- [TASK REQUIREMENTS]
Starting with the line that has "[102] Sentinel-2. Available" in the records below and ending with the line that has "TSE Standard; Code 2138", output those lines exactly and nothing more; omit the pictures.

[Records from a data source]
===

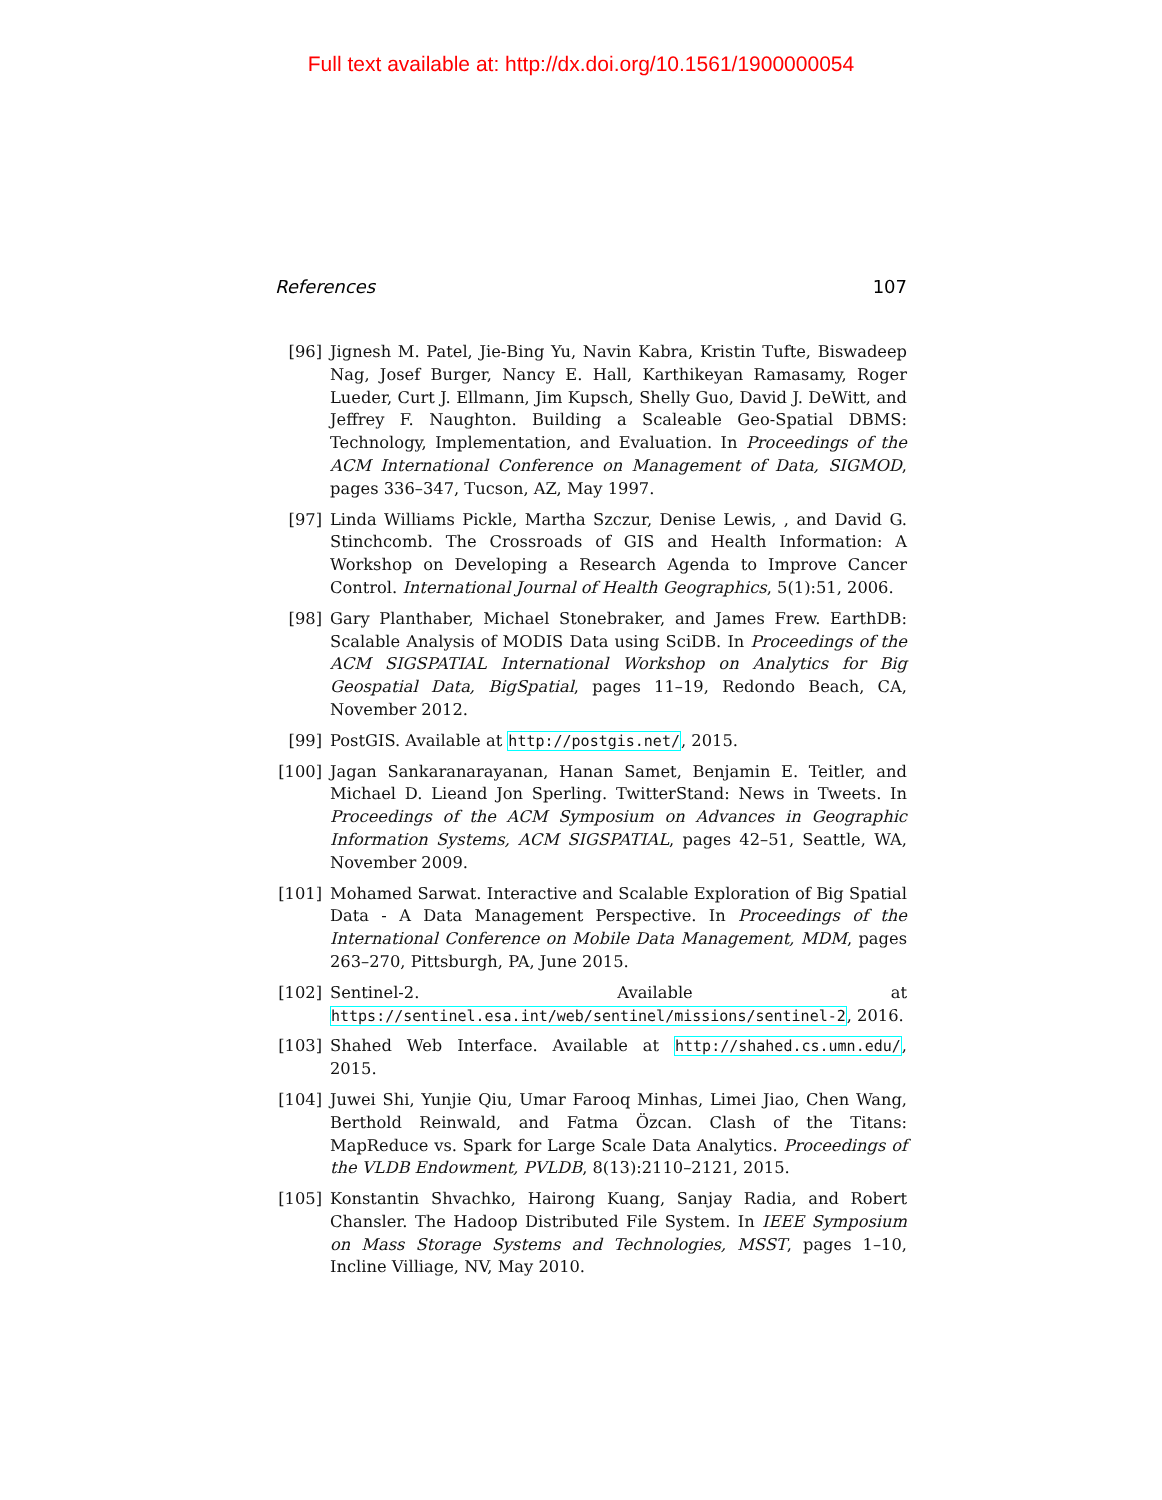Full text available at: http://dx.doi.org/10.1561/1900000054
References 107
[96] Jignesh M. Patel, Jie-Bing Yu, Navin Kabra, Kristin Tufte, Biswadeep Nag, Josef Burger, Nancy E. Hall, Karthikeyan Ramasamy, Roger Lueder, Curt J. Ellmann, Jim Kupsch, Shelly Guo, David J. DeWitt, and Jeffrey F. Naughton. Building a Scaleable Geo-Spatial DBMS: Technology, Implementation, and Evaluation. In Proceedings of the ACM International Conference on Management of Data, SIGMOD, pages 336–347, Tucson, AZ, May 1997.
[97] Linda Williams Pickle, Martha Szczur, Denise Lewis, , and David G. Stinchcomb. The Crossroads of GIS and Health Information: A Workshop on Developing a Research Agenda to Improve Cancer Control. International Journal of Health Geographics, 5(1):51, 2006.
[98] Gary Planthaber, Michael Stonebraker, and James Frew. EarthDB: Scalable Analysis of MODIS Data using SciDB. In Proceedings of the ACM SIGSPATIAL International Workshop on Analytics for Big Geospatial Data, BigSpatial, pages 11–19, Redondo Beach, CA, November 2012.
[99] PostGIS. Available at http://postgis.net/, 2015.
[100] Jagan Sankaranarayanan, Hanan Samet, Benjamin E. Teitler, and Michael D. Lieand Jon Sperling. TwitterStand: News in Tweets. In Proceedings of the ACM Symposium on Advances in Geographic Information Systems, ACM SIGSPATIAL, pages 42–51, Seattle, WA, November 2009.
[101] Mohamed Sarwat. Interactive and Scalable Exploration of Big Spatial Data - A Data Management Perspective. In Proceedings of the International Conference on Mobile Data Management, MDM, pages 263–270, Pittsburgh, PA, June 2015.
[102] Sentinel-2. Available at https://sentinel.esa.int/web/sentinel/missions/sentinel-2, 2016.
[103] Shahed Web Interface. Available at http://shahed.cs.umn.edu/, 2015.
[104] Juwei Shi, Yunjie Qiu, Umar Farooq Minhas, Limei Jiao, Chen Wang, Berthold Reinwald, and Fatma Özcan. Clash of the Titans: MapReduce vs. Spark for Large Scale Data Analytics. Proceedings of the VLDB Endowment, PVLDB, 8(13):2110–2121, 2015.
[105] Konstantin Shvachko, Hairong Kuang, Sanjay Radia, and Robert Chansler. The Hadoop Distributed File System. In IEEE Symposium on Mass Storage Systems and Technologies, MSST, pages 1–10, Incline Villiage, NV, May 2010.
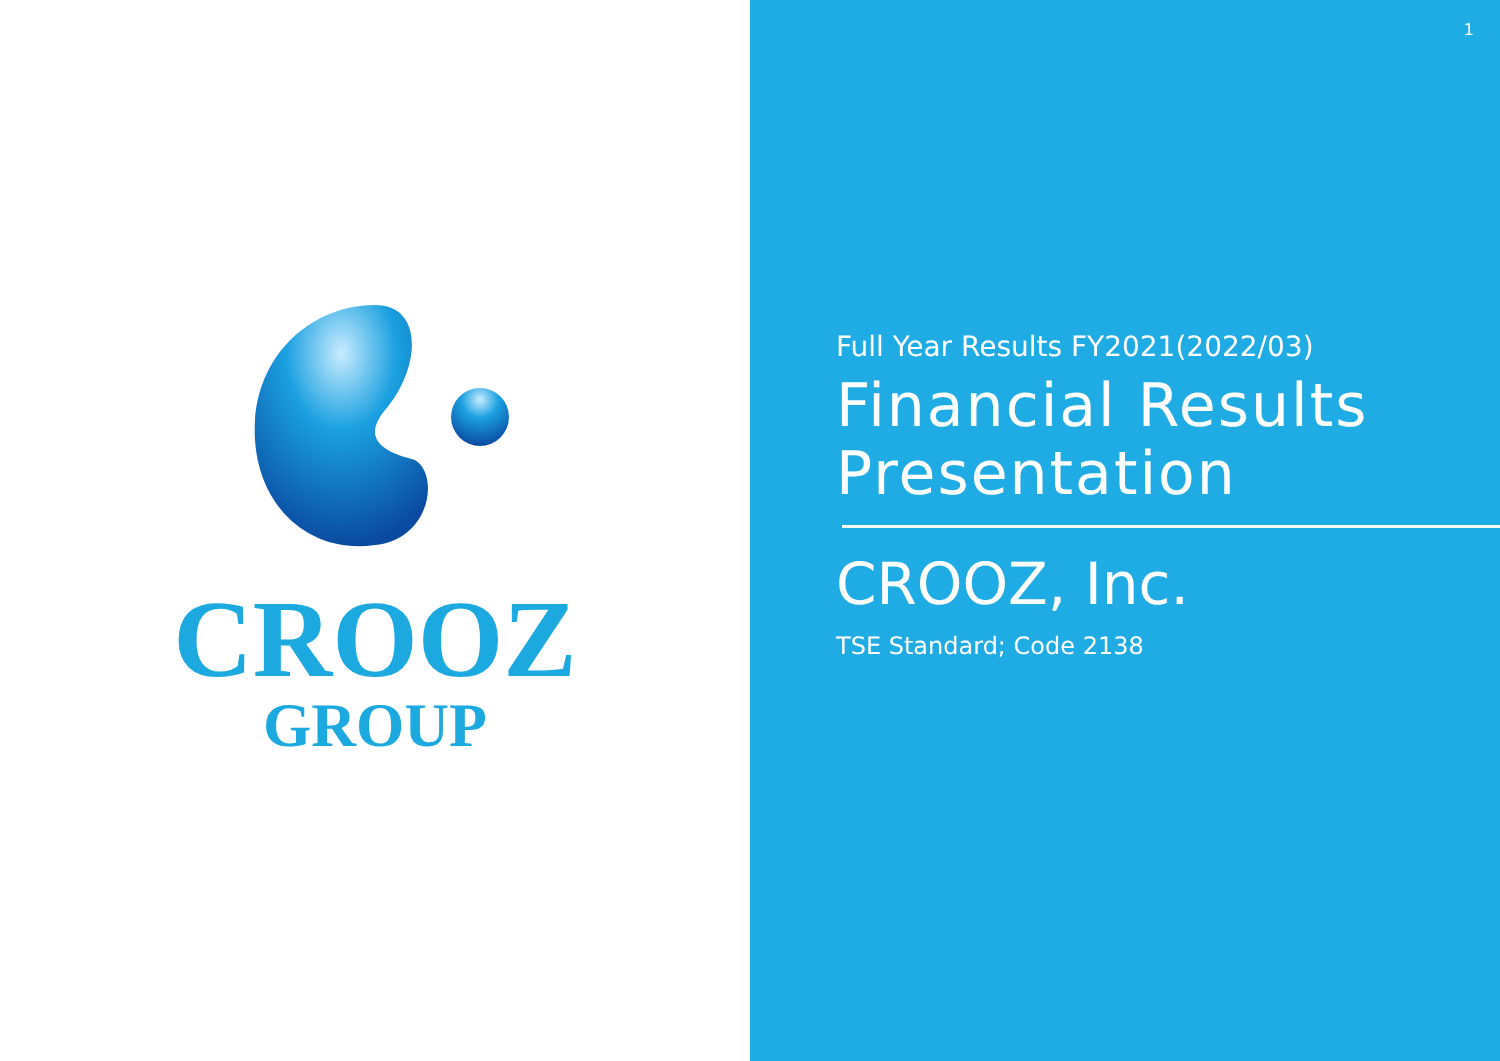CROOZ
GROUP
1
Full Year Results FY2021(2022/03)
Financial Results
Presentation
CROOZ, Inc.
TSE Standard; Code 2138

===

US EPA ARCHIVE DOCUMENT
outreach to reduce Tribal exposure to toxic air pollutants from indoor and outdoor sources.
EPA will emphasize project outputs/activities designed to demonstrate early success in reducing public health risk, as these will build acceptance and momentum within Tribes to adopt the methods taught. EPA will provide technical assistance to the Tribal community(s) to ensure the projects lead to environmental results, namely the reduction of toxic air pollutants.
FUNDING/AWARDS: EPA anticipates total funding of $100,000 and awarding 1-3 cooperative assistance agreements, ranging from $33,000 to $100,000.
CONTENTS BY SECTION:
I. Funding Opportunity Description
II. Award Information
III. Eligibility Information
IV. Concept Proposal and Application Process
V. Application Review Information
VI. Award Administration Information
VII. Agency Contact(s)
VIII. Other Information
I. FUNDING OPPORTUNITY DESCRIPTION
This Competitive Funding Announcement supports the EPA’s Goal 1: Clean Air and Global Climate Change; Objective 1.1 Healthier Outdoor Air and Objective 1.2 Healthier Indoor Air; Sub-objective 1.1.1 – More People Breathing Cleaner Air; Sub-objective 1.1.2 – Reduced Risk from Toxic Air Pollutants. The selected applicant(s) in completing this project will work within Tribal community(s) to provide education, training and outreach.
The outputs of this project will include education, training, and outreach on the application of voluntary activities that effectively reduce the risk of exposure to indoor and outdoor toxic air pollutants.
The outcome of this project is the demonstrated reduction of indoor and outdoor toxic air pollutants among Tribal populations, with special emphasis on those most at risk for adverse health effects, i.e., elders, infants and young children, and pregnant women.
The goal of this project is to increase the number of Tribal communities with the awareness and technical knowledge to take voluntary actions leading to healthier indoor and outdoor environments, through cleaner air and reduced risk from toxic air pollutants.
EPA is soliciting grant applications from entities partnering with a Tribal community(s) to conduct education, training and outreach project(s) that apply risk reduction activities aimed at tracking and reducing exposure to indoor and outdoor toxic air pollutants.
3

===

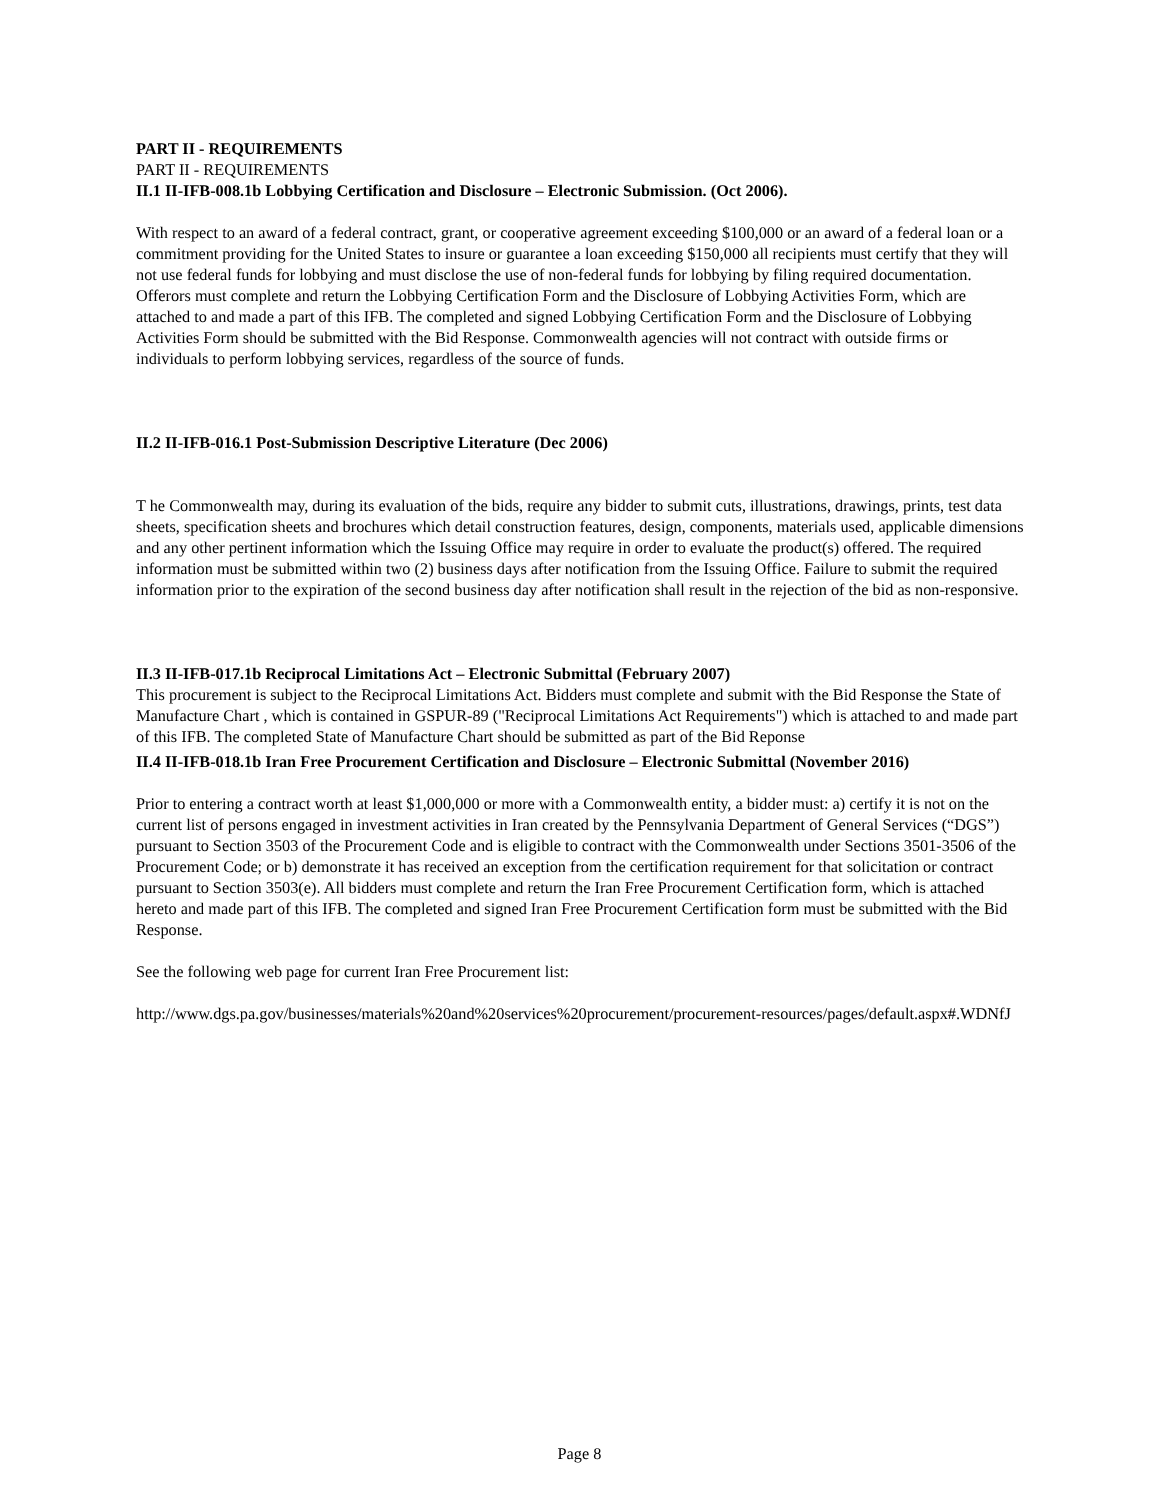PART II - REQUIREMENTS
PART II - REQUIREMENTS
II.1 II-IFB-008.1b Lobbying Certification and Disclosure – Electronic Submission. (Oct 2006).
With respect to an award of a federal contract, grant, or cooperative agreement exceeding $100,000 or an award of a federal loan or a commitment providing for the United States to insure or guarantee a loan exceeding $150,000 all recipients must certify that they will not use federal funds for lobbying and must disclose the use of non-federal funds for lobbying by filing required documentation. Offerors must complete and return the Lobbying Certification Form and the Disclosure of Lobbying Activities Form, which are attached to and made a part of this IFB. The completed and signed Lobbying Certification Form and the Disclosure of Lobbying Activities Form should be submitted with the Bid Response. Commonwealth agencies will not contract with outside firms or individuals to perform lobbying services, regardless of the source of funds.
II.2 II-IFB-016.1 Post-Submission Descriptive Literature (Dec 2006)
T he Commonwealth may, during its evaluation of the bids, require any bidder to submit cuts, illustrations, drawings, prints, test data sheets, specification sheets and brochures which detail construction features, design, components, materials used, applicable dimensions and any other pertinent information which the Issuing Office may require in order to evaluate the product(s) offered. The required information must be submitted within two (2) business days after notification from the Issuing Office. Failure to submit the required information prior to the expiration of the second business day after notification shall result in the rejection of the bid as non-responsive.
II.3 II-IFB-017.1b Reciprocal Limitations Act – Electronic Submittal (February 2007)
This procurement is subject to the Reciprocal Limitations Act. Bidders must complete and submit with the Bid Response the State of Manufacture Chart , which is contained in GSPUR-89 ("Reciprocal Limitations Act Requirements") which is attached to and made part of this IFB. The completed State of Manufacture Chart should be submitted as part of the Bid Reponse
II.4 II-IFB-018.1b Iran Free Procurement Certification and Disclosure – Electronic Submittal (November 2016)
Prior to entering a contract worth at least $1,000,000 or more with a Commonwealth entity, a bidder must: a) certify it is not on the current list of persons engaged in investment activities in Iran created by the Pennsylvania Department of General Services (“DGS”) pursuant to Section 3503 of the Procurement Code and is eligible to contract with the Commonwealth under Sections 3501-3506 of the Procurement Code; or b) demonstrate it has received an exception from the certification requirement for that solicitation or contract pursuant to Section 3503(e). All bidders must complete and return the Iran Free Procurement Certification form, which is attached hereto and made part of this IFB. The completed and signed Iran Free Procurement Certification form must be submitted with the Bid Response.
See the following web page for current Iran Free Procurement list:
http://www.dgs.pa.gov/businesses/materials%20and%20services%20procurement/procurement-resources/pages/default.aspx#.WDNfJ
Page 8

===

- [EXERCISE RESULT]
[102] Sentinel-2. Available at https://sentinel.esa.int/web/sentinel/missions/sentinel-2, 2016.
[103] Shahed Web Interface. Available at http://shahed.cs.umn.edu/, 2015.
[104] Juwei Shi, Yunjie Qiu, Umar Farooq Minhas, Limei Jiao, Chen Wang, Berthold Reinwald, and Fatma Özcan. Clash of the Titans: MapReduce vs. Spark for Large Scale Data Analytics. Proceedings of the VLDB Endowment, PVLDB, 8(13):2110–2121, 2015.
[105] Konstantin Shvachko, Hairong Kuang, Sanjay Radia, and Robert Chansler. The Hadoop Distributed File System. In IEEE Symposium on Mass Storage Systems and Technologies, MSST, pages 1–10, Incline Villiage, NV, May 2010.
CROOZ
GROUP
1
Full Year Results FY2021(2022/03)
Financial Results
Presentation
CROOZ, Inc.
TSE Standard; Code 2138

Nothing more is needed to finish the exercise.